Or Noir

Après le bide monstrueux de l’imparfait mais bien loin d’être crétin Sa Majesté Minor, on pouvait s’interroger sur la tournure que prendrait la carrière de Jean-Jacques Annaud. Le cinéaste qui avait jusqu’à présent réussi à faire accepter au public des projets tout aussi surréalistes que La Guerre Du Feu ou L’Ours avait-il perdu de son aura ? Il s’avère plutôt rassurant de voir que sa contre-performance au box-office n’a pas altéré son rythme régulier de production. Si il ne fait pas dans l’abattage industriel annuel, Annaud reste constamment actif et sert toujours métronomiquement ses films qu’il bichonne pendant plusieurs années. On pourrait toutefois sentir une moindre prise de risques à voir le cinéaste réinvestir le registre de la fresque historique qu’il connaît si bien. Choix sécuritaire ? On pourrait difficilement le croire face à son sujet autour de la découverte de pétrole en Arabie dont les répercussions se ressentent jusque dans l’histoire contemporaine. Et pourtant, si vous espérez une étude perspicace des tenants et aboutissants de l’Histoire avec un regard acerbe et critique, on peut vous dire que vous vous êtes trompés de salle. Avec Or Noir, Annaud nous rappelle plus qu’il est l’auteur de Stalingrad et de Sept Ans Au Tibet que celui du Nom De La Rose.

La comparaison est probablement exagérément péjorative puisque, bien que l’aspect un brin policé des deux films cités ne tiennent pas la mesure face à la richesse étourdissante du dernier, ils demeurent de beaux représentants d’une certaine idée de grand spectacle traditionnel. Et Or Noir en est également un. Toutefois, là où Annaud déçoit quelque peu, c’est dans son intérêt informatif. Mine d’érudition et d’anecdotes, sa capacité à intégrer enseignement et divertissement est un des fondements de la réussite de son œuvre. Dans le cas d’Or Noir, les découvertes historiques sont néanmoins étrangement peu nombreuses. Une problématique qu’on pourrait entre autre chose attribuer à l’origine du conflit entre les deux clans dont la nature nous renvoie à un autre film sur le pétrole. Il s’agit bien sûr du magistral There Will Be Blood de Paul Thomas Anderson. Dans ce dernier, le réalisateur de Magnolia détaillait le rapport entre l’économie et la religion comme ciment de la société. Un conflit entre matérialisme et spiritualité aux barrières perméables et qui se retrouvent dans le film d’Annaud. Alors que le monde arabe était le centre culturel du monde jusqu’au milieu du XIIème siècle, le sultan Nessib joué par Antonio Banderas ne peut que contempler le retard de son royaume par rapport à l’occident. Pour lui, le pétrole est le moyen de combler ce retard et de redonner sa splendeur au pays. Pour le sultan Amar interprété par Mark Strong, il y voit au contraire un risque de laisser les étrangers envahir leurs terres et de diluer l’essence de leur civilisation. Une angoisse qui le pousse à s’enfermer dans les préceptes du coran, source de toutes les interprétations comme peut l’être la bible chez les chrétiens.
....
### [Objectif 1]
Sélectionnez dans le listing toutes les lignes où figure la chaîne "shortInstrumentName", en tenant compte de la casse, et recopiez-les.
La critique du film Or Noir et le listing n'ont aucun lien entre eux.

### [Extraits de données]
....
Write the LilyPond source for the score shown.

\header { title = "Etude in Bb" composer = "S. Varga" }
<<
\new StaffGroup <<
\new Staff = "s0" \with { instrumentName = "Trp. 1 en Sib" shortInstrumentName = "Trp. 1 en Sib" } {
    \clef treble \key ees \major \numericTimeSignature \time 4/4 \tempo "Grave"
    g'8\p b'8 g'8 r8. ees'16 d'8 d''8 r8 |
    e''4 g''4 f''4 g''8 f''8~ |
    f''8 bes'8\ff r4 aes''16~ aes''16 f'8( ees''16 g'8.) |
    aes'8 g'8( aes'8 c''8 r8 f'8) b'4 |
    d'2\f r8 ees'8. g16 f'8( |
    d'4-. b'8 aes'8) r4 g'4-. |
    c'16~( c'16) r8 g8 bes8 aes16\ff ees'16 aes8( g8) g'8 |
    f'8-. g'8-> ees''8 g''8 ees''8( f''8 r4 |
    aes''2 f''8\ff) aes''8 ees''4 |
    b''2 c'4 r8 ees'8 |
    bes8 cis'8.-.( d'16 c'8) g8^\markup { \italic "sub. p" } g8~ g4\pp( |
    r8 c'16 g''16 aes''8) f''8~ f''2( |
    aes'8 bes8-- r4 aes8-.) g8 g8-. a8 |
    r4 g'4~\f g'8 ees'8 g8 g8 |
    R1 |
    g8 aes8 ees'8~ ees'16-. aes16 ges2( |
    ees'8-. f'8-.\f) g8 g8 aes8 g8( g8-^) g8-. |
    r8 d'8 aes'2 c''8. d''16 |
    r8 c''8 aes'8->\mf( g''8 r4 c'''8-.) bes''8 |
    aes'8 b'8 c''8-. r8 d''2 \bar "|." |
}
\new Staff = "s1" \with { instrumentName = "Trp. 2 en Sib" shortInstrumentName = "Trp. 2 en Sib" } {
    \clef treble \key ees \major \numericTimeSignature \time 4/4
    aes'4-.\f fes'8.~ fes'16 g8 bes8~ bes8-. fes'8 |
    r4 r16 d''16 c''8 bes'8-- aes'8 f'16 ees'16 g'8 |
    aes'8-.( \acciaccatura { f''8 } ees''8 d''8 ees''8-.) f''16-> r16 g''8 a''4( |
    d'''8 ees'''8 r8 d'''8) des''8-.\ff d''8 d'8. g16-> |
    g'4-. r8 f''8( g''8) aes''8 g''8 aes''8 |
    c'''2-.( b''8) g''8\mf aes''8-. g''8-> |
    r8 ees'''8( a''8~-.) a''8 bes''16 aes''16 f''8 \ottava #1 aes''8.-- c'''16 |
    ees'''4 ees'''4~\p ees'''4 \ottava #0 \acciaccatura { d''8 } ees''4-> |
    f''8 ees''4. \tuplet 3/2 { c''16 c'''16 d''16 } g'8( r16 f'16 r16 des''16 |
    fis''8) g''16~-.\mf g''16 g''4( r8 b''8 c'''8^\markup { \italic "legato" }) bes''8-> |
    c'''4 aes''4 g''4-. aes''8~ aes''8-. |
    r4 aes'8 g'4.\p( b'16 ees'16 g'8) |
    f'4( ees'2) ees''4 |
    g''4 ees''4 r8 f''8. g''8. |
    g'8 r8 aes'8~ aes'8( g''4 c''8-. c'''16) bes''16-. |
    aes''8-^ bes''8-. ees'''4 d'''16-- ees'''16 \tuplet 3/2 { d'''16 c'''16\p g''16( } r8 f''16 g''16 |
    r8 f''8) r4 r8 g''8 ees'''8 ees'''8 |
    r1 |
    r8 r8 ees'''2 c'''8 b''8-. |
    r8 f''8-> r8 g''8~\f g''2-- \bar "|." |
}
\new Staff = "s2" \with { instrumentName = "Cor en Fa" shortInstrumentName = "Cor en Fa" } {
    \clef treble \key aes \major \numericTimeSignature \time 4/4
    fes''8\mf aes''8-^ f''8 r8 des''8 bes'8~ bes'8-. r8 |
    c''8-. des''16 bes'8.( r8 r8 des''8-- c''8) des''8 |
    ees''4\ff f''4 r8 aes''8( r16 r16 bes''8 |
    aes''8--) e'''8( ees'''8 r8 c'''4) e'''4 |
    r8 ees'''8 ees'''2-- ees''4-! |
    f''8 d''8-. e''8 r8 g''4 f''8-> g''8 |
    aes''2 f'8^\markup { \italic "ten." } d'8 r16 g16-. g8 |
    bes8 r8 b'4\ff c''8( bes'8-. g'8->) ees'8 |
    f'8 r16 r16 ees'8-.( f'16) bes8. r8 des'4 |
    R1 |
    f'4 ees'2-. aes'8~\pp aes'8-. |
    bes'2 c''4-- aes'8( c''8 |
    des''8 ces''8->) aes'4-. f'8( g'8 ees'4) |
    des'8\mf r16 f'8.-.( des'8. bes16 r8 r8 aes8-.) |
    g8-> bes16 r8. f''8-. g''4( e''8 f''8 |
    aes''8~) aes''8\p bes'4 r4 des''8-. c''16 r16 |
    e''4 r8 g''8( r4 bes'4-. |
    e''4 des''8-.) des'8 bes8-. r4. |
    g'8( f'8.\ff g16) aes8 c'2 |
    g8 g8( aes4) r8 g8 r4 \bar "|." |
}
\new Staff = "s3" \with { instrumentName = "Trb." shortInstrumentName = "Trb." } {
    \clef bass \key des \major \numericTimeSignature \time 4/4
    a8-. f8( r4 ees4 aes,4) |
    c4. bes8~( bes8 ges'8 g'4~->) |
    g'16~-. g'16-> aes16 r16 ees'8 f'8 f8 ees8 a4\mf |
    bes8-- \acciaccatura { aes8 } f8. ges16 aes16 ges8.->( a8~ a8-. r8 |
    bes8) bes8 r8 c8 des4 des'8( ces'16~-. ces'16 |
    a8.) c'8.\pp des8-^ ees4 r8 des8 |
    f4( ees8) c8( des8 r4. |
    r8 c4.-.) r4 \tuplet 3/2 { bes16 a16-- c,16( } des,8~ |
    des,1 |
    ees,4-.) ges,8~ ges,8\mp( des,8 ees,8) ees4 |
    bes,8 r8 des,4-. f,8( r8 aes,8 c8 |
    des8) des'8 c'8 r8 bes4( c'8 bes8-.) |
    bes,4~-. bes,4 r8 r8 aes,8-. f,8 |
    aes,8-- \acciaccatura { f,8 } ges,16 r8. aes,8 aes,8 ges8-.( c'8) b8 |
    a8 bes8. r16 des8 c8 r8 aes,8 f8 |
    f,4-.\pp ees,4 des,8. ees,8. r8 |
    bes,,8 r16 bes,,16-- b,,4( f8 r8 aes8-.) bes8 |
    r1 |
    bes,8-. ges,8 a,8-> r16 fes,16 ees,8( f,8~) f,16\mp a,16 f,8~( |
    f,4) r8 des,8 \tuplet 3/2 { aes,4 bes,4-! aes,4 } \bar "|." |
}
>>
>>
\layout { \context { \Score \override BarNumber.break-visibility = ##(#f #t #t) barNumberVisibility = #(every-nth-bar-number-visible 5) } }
....
### [Objectif 2]
Poursuivez la critique du film Or Noir à la suite de sa dernière phrase.

### [Réponse attendue 1]
\new Staff = "s0" \with { instrumentName = "Trp. 1 en Sib" shortInstrumentName = "Trp. 1 en Sib" } {
\new Staff = "s1" \with { instrumentName = "Trp. 2 en Sib" shortInstrumentName = "Trp. 2 en Sib" } {
\new Staff = "s2" \with { instrumentName = "Cor en Fa" shortInstrumentName = "Cor en Fa" } {
\new Staff = "s3" \with { instrumentName = "Trb." shortInstrumentName = "Trb." } {

### [Réponse attendue 2]
Pour Anderson, There Will Be Blood devait se conclure sur la mort de la religion par une économie qui n’a de son côté plus grand chose d’autre à faire que de reconnaître sa monstruosité. Pour Annaud, il s’agit de jouer la carte de l’équilibre. En soit, cela pourrait justifier la connotation policée donnée à l’œuvre avec son anti-manichéisme et son désir de prôner le juste milieu. Ainsi ouvre-t-il logiquement son film sur l’accord entre les deux seigneurs qui assurera une paix pendant plusieurs années avant la découverte du pétrole. Tout son long, Or Noir va prôner l’équilibre et la complémentarité comme facteurs de réussite. Une idée qui s’exprimera de belle manière dans l’une des dernières scènes. Suite au dernier assaut, un personnage féminin va de lui-même résoudre un problématique triangle amoureux qu’il ne désire pas afin de retourner dans son pays « où l’eau et la soif ne font qu’un ». Dans une démonstration un brin didactique, Annaud met en avant comment modernité et tradition doivent s’accepter mutuellement pour accomplir quelque chose de fiable. Les dégénérescentes de l’économie sont aisées sans retenue morale, comme le démontre cette scène où Nessib tente de corrompre un lieutenant ennemi en exhibant son briquet et porte-cigarette en or massif, symbole bling-bling de sa puissance acquise. De même, que peut attendre Amar d’écrits tellement opaques qu’ils peuvent interdire des choses véritablement nécessaires au bien-être de son peuple, comme la médecine ? La revendication de l’équilibre comme clé de tout problème est un choix rassurant et peu risqué mais a le mérite de toucher.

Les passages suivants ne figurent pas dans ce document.